> _Supplied text_:
##############################

Potent and Selective Biaryl Amide Inhibitors of Hematopoietic Progenitor Kinase 1 (HPK1)

Abstract

Herein we report the discovery of a novel biaryl amide series as selective inhibitors of hematopoietic protein kinase 1 (HPK1). Structure–activity relationship development, aided by molecular modeling, identified indazole 5b as a core for further exploration because of its outstanding enzymatic and cellular potency coupled with encouraging kinome selectivity. Late-stage manipulation of the right-hand aryl and amine moieties surmounted issues of selectivity over TRKA, MAP4K2, and STK4 as well as generating compounds with balanced in vitro ADME profiles and promising pharmacokinetics.

##############################

> _Given records_:
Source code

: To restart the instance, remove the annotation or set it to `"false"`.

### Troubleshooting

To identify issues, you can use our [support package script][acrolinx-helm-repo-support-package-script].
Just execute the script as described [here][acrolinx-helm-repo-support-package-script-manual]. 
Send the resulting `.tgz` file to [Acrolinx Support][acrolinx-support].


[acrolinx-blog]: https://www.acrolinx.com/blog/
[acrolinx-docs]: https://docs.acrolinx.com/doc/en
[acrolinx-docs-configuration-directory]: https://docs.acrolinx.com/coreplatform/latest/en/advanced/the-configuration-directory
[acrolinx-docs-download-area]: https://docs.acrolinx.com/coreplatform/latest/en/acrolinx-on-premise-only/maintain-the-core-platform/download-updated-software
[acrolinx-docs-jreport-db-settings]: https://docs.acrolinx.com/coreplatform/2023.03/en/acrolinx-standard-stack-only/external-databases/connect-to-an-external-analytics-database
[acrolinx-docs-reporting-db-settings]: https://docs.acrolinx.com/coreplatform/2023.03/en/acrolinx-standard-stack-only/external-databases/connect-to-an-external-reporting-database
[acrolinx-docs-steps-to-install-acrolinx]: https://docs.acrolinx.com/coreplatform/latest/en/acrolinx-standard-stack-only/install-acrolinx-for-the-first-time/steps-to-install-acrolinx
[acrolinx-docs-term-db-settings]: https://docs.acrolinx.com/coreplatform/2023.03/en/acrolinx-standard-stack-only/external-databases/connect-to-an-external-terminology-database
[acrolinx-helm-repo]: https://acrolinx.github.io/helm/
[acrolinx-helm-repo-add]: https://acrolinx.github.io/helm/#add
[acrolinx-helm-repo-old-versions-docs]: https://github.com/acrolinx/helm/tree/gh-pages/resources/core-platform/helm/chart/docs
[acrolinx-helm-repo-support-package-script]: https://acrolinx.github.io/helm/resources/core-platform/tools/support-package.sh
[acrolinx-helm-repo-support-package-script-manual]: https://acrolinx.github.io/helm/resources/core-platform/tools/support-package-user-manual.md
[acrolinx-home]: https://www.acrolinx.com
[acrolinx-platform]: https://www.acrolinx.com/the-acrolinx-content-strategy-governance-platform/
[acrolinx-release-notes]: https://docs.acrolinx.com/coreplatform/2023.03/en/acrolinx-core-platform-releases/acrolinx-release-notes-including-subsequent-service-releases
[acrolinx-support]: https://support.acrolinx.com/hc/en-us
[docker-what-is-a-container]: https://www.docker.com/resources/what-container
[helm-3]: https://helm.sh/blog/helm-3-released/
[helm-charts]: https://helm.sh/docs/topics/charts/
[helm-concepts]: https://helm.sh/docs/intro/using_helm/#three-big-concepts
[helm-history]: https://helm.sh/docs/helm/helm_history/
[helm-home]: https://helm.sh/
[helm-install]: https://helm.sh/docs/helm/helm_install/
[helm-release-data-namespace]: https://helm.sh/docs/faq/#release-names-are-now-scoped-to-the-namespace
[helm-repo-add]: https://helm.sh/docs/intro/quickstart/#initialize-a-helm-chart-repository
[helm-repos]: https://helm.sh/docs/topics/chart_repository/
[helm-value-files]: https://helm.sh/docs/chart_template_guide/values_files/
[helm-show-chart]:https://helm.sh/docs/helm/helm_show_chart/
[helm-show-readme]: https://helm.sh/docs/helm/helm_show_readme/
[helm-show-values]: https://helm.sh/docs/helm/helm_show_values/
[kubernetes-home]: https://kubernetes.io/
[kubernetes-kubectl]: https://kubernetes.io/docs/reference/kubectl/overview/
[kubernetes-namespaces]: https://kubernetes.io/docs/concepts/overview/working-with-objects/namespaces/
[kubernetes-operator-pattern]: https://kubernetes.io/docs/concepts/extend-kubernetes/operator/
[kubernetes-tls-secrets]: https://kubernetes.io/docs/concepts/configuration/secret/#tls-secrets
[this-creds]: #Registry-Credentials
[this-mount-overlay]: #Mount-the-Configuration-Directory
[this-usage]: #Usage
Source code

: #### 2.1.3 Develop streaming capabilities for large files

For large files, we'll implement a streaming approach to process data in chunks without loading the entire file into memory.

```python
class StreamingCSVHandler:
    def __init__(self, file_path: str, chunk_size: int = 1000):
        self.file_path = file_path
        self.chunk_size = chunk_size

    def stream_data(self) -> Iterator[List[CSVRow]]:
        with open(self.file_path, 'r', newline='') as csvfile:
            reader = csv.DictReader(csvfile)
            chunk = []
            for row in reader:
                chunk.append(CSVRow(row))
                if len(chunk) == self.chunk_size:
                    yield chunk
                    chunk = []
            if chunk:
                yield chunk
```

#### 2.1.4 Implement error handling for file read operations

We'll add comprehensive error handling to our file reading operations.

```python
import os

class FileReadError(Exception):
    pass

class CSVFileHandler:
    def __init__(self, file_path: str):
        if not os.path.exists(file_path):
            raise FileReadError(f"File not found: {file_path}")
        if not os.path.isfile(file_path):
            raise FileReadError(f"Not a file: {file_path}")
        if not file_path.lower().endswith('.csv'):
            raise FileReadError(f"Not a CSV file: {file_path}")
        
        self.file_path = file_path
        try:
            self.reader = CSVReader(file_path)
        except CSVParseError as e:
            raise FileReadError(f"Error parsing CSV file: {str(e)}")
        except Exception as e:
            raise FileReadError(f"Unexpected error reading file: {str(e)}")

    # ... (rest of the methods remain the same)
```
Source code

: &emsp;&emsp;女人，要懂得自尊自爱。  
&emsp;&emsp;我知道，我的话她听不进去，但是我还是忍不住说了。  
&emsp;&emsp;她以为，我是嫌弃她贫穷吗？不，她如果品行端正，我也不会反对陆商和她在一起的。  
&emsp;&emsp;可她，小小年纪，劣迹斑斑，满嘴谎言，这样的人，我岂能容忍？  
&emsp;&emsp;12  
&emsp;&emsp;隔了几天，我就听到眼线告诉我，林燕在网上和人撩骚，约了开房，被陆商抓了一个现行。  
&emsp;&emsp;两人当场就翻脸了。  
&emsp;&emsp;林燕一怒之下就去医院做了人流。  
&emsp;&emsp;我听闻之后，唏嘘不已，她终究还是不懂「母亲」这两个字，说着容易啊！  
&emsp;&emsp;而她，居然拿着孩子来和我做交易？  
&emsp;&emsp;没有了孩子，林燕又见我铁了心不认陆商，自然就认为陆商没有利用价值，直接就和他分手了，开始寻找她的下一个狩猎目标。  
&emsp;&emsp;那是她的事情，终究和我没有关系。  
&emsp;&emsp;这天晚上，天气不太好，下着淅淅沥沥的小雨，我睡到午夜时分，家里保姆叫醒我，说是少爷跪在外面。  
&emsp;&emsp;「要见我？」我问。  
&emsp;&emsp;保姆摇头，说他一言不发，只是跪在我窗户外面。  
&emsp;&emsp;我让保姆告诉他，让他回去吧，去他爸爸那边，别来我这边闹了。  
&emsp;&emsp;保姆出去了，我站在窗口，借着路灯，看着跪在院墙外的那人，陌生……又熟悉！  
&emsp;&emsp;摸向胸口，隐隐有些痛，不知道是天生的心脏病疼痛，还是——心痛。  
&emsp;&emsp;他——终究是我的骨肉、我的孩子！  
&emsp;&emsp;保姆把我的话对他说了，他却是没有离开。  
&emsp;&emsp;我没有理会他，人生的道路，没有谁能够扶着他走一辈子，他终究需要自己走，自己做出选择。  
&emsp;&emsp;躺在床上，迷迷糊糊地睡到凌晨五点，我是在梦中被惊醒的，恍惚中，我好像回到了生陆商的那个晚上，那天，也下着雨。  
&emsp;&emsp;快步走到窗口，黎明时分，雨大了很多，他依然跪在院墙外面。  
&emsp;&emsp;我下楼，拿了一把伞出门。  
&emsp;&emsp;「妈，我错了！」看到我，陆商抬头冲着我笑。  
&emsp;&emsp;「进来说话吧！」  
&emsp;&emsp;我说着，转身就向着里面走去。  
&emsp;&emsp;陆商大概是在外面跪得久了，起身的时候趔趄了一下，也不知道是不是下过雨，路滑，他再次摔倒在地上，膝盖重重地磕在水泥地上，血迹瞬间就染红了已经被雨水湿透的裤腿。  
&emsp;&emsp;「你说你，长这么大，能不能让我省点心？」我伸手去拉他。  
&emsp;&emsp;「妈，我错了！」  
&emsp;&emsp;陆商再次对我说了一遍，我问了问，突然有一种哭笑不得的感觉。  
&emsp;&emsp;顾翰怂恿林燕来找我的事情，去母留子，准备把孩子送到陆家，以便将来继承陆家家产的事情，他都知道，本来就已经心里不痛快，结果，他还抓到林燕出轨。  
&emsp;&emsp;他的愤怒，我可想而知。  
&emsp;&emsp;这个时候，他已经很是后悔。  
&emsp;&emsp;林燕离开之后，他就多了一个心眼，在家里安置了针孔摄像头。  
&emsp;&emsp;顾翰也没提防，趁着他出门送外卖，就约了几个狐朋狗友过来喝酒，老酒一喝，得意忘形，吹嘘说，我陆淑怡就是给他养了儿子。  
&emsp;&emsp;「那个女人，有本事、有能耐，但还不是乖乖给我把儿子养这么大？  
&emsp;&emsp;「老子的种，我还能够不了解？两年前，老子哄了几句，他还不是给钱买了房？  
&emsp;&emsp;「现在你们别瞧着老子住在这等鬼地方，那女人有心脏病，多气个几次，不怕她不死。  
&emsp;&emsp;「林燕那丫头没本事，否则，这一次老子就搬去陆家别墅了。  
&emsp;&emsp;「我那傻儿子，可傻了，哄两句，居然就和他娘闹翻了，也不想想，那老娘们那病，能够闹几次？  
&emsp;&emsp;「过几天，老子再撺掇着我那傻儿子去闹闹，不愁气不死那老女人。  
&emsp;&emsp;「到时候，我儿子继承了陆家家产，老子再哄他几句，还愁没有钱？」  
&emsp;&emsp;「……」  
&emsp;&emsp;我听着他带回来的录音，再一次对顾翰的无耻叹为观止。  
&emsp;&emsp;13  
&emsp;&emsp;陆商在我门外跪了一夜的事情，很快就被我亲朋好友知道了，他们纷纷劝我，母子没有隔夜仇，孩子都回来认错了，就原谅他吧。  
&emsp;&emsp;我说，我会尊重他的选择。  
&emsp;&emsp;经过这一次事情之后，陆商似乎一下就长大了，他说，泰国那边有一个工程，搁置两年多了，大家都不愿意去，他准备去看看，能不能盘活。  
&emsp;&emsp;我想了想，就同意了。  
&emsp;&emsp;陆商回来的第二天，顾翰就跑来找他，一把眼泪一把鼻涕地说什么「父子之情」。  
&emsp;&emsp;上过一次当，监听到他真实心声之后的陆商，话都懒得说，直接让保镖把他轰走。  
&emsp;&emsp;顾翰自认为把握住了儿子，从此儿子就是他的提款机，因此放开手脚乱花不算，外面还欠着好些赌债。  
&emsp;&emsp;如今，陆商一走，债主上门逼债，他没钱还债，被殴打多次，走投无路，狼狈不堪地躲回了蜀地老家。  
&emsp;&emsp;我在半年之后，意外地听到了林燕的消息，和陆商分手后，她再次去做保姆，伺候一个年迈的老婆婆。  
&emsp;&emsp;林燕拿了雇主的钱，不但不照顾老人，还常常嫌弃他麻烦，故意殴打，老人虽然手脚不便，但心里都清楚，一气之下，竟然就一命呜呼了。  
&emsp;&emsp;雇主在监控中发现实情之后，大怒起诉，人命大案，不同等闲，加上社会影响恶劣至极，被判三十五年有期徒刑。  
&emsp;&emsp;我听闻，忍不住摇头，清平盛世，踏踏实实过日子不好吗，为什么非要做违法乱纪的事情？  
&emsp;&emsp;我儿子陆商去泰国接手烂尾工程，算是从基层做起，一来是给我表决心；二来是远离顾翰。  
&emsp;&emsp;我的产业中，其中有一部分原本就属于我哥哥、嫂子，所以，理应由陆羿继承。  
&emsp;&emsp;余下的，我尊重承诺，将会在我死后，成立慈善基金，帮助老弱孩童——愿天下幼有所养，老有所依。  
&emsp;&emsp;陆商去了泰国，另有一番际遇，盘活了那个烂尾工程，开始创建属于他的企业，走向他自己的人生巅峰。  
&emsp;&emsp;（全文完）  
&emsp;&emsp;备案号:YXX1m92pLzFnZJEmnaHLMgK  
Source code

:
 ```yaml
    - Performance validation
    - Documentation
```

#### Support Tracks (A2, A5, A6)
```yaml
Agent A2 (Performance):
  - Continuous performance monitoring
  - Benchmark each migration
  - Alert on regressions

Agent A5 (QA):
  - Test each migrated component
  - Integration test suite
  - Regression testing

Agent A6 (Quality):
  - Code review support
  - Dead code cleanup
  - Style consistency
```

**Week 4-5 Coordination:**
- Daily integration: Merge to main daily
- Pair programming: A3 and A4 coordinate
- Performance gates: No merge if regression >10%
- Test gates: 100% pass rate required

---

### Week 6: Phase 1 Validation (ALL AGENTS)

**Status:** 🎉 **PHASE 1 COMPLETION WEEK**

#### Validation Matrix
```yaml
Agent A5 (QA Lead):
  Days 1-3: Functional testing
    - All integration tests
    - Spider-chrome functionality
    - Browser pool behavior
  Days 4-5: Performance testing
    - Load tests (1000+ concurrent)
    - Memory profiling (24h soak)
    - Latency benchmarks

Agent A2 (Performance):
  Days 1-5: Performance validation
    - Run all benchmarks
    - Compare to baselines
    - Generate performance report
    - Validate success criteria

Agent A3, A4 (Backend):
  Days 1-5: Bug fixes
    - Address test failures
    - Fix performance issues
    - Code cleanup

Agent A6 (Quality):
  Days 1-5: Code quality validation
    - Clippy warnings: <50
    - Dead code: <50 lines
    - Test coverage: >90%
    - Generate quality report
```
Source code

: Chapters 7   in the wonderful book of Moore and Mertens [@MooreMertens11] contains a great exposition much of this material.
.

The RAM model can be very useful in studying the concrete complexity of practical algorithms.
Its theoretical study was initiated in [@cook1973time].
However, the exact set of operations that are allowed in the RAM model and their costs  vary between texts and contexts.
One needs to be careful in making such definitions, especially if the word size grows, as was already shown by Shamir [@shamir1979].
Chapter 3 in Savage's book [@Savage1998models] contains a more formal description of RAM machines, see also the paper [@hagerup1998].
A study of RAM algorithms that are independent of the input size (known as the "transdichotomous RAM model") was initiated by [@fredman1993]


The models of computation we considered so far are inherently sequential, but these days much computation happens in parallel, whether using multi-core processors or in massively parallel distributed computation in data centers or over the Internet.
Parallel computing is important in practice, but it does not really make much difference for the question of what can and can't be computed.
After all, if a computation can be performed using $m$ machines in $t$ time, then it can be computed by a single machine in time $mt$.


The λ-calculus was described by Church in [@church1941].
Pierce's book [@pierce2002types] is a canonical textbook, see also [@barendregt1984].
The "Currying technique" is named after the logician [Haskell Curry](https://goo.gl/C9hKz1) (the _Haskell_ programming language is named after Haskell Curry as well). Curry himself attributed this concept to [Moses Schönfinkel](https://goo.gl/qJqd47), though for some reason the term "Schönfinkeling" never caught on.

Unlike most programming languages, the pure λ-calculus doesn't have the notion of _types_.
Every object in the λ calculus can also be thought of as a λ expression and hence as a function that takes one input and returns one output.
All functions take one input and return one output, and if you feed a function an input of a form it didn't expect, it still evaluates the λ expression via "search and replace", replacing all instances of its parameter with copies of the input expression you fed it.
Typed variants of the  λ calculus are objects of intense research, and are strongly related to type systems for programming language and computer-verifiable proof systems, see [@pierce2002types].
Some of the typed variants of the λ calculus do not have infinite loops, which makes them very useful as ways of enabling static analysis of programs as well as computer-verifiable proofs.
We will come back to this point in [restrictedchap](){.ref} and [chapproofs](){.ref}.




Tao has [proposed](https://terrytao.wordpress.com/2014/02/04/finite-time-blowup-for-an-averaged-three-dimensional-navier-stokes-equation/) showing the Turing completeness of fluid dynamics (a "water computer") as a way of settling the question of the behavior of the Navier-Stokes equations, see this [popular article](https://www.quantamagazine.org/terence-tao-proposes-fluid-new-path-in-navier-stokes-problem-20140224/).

##############################

> _Actions to take_:
1. Answer these questions using the HPK1 abstract:
(a) What kind of series does it report the discovery of?
(b) Which compound was identified as a core for further exploration?
(c) Selectivity over which three kinases had to be addressed?
2. Extend the HPK1 abstract with a further paragraph that begins right after its final sentence.
The records have no connection to the HPK1 abstract.

> _Exercise results_:
1.
(a) A novel biaryl amide series of selective HPK1 inhibitors
(b) Indazole 5b
(c) TRKA, MAP4K2, and STK4

2.
Immune checkpoint inhibition has emerged as a highly effective strategy in cancer treatment, with durable responses observed across a variety of tumor types.¹ Nevertheless, a significant proportion of patients do not respond effectively to immune checkpoint blockade or develop resistance after an initial response. Thus, additional targets that can modulate the immune response synergistically with checkpoint inhibitors are of great interest.² One such target is hematopoietic progenitor kinase 1 (HPK1/MAP4K1),³⁻⁵ a serine/threonine kinase of the Ste20 family that is involved in the downregulation of T-cell and B-cell antigen receptor signaling.⁶ HPK1 acts through phosphorylation of SLP76 and has an immunosuppressive function across a variety of cell types, including CD4⁺ and CD8⁺ T cells as well as dendritic cells.^7,8 HPK1 knockout mice showed increased T-cell activation, improved antitumor immunity, and increased propensity for autoimmune disease, all suggesting a critical role of HPK1 in immune modulation.⁶ Recent studies with single-point kinase active-site mutants have shown that the promising results with knockout mice can be recapitulated by inhibiting kinase activity,⁹⁻¹¹ suggesting that a small-molecule ATP-competitive approach to HPK1 inhibition could lead to effective immune activation. Intrigued by the possibilities of HPK1 blockade, we and others¹²⁻¹⁷ initiated a program to develop small-molecule ATP-competitive inhibitors of HPK1.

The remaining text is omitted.